El lawagetas reflexionó unos momentos. Luego dio su conformidad.
-De acuerdo. Iremos tras ellas al valle del Tempe, pero con la mitad de las tropas. La otra mitad quedará al mando del Seguidor Androcles para controlar la aldea de la fuente Castalia y a los dispersos por estas laderas.
-¡Partamos ya! -pidió Apolonio, impaciente.
-No -repuso Dakeru-. Descansaremos unas horas mientras algunos hombres recogen suficientes provisiones para el viaje. Veo algunos rebaños en ese valle inferior y los aldeanos han traído abundante pan para la fiesta...
De esta manera, los aqueos comenzaron a prepararse para el largo camino emprendido ya por las tristes iniciadas. Contaban desde luego con un mayor conocimiento del terreno por parte de sus dos guías. Estos las llevaban por atajos escondidos y eso les daría unas horas de ventaja.

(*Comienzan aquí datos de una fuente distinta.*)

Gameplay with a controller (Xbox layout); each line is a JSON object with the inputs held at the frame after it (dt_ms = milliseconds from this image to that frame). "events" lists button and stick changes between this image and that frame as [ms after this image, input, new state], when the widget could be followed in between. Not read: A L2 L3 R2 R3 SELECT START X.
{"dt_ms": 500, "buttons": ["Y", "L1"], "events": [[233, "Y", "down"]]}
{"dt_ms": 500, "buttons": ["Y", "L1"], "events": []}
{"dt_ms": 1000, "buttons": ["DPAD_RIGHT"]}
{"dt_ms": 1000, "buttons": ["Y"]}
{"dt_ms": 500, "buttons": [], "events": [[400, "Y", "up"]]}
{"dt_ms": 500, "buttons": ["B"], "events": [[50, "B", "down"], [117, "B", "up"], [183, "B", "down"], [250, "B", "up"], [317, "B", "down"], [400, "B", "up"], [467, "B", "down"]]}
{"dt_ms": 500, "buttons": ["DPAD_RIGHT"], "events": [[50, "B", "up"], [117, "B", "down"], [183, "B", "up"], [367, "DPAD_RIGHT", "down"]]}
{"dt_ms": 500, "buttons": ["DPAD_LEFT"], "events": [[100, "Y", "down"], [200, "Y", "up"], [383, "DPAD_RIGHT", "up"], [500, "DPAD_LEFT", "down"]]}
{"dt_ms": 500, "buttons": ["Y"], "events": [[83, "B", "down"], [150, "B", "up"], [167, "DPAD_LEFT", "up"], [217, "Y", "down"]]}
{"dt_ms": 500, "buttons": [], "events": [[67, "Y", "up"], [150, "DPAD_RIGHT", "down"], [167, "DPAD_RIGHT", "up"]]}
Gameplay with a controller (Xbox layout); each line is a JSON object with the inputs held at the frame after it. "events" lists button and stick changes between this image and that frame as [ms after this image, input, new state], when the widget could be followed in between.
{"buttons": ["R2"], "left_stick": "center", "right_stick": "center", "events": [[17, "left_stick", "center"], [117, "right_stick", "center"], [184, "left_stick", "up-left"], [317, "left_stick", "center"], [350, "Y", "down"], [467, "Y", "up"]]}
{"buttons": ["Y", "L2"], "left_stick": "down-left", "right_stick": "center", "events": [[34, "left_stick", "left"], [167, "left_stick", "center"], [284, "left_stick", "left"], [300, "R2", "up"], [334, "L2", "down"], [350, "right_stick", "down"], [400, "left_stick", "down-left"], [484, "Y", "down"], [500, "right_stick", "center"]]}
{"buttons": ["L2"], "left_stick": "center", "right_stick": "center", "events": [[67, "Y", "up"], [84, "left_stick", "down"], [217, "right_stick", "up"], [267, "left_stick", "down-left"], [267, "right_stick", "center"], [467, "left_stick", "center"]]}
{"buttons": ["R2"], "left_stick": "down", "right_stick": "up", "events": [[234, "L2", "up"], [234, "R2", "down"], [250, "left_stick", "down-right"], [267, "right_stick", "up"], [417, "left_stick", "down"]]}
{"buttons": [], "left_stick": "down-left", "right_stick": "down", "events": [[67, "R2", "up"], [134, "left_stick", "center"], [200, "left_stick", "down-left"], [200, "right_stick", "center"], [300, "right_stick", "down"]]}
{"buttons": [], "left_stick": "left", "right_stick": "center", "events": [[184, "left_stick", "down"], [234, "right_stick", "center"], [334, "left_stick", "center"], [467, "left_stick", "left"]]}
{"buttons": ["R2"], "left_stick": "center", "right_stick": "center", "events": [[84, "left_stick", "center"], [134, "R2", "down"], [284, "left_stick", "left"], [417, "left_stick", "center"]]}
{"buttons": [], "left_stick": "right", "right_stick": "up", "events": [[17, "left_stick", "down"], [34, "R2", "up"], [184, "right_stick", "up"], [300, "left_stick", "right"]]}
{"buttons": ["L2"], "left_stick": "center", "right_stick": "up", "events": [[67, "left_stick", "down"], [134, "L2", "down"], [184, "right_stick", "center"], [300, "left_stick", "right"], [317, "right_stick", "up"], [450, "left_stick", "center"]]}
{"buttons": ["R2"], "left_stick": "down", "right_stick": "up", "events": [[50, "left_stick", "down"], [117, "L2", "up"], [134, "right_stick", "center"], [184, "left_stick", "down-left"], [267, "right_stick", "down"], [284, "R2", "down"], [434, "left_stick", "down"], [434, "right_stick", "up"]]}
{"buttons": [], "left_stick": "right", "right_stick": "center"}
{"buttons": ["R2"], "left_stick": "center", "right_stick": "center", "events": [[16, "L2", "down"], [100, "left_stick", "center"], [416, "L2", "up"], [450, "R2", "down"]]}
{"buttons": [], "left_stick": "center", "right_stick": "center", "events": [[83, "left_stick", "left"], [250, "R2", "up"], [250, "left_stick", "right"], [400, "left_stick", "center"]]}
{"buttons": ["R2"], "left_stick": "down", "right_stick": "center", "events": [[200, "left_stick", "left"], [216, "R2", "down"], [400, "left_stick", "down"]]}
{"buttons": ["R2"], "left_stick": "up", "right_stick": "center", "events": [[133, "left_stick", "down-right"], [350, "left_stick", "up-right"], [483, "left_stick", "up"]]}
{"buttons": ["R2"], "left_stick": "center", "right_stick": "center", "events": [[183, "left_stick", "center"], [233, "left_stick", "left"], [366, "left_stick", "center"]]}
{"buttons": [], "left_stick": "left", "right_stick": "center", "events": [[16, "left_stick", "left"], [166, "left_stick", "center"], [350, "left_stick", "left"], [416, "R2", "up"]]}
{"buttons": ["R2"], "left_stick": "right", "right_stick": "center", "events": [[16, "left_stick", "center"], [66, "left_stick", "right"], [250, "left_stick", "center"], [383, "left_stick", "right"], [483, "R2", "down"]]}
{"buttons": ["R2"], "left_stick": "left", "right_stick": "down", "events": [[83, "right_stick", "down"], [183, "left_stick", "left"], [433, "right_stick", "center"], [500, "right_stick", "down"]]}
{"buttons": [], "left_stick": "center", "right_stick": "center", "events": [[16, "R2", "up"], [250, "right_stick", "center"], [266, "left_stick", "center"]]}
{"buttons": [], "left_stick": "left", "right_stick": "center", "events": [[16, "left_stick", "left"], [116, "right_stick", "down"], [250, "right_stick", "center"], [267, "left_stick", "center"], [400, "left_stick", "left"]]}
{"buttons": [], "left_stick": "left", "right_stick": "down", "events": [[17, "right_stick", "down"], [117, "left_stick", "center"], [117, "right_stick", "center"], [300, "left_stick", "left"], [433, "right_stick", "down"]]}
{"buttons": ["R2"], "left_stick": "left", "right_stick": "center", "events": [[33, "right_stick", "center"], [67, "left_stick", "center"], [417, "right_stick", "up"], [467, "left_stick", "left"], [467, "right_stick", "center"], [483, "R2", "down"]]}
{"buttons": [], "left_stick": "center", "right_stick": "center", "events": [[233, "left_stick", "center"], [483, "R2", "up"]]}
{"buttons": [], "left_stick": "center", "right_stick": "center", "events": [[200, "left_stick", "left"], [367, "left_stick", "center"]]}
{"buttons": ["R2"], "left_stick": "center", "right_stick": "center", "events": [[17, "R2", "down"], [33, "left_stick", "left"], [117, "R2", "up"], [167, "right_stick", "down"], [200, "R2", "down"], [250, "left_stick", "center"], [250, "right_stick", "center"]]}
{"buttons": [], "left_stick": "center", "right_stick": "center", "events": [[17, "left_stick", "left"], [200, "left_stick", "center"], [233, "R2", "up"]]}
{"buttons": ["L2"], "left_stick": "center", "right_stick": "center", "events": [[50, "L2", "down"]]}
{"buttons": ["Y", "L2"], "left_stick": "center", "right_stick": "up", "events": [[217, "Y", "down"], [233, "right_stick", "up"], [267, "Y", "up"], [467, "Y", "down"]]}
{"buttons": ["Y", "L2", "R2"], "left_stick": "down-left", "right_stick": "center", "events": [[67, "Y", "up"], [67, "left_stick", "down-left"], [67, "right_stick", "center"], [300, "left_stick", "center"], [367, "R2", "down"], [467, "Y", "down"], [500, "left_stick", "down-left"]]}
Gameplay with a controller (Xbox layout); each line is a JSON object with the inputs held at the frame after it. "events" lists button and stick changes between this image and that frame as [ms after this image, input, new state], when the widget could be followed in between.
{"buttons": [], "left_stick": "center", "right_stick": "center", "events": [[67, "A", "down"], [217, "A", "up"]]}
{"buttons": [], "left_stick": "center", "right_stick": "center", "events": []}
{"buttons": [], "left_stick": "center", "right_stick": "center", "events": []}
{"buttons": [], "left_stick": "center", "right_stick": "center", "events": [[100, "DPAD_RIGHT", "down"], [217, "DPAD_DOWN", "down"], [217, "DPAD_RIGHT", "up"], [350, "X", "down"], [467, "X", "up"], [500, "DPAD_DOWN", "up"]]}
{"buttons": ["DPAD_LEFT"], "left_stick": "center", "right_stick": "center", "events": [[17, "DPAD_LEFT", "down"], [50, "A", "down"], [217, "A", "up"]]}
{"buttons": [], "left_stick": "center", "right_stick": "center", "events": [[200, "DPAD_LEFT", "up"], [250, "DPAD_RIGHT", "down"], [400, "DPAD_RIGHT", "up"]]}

En la explanada de la cueva, alguien había decidido no seguir esta vez a su sacerdote. Lictio, el pintor, también con alma de arquitecto, había convencido a Apolonio de que le sería más útil examinando los alrededores de la fuente Castalia para determinar el mejor lugar donde instalar el nuevo santuario de Apolo y el sacerdote estuvo de acuerdo.
Pero Lictio no quería quedarse únicamente por esa razón. Su alma cretense y minoica repudiaba el tratamiento dado a la Gran Madre, la cual aún reinaba allá, en Creta, y que tantas veces había plasmado en sus frescos. Le dolía profundamente la violación múltiple de su sacerdotisa y por eso se introdujo entre el grupo de aldeanos que la sostenía mientras la sacaban de la cueva, ya castamente cubierta, y le ofreció su hombro. El cretense se prometió hacer lo posible para recibirla como esclava y no dejársela a ningún patán de la tropa, con el firme propósito de no tratarla de esa manera, sino como representante que fue de la Gran Madre.